YOUR GOAL: Match the word "Panel". Return each line of the data below where it appears.

EXTRACTED INFORMATION:
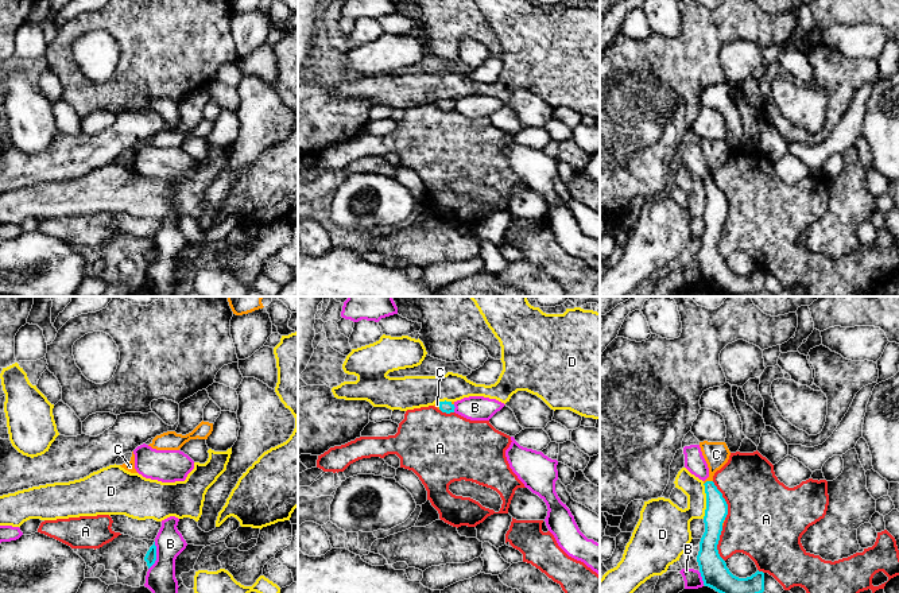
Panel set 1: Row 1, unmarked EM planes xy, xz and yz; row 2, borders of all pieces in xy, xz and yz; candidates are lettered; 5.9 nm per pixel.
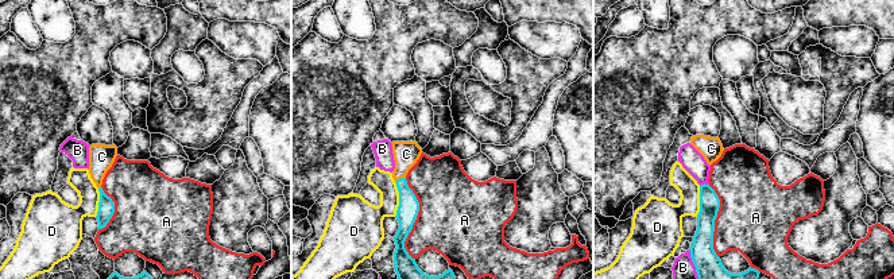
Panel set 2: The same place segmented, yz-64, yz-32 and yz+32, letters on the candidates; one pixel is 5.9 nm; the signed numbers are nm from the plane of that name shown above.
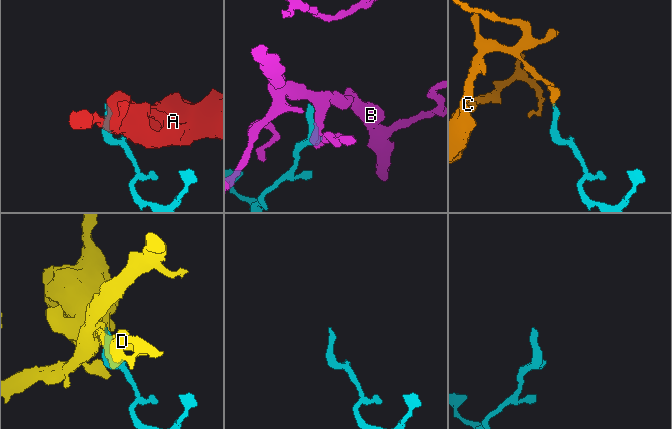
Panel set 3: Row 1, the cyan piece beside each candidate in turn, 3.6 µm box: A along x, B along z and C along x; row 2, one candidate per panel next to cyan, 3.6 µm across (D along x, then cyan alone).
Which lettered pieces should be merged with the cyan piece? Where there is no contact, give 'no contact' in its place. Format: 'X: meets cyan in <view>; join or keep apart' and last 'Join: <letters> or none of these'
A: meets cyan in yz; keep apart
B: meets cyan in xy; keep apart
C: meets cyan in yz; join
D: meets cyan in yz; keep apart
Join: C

--

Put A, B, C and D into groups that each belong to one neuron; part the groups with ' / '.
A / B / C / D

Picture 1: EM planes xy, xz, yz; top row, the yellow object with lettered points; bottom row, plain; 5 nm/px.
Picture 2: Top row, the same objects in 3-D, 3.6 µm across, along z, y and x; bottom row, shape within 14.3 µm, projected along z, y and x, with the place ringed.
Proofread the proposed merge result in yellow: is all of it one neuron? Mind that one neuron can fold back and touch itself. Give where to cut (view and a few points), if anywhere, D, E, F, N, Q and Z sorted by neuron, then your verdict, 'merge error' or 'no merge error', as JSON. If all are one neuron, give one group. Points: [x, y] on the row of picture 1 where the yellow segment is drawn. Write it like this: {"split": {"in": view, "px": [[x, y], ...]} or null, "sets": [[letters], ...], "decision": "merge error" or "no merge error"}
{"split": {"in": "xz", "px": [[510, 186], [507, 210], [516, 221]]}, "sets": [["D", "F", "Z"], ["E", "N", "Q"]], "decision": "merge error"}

---

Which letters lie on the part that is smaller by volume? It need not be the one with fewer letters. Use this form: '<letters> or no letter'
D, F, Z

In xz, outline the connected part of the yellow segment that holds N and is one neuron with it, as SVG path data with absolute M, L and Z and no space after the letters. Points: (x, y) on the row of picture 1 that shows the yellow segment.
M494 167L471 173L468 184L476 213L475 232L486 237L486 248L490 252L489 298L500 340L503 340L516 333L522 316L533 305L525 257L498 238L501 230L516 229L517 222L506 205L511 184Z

RESPONSE TO THIS EXERCISE:
Panel set 1: Row 1, unmarked EM planes xy, xz and yz; row 2, borders of all pieces in xy, xz and yz; candidates are lettered; 5.9 nm per pixel.
Panel set 2: The same place segmented, yz-64, yz-32 and yz+32, letters on the candidates; one pixel is 5.9 nm; the signed numbers are nm from the plane of that name shown above.
Panel set 3: Row 1, the cyan piece beside each candidate in turn, 3.6 µm box: A along x, B along z and C along x; row 2, one candidate per panel next to cyan, 3.6 µm across (D along x, then cyan alone).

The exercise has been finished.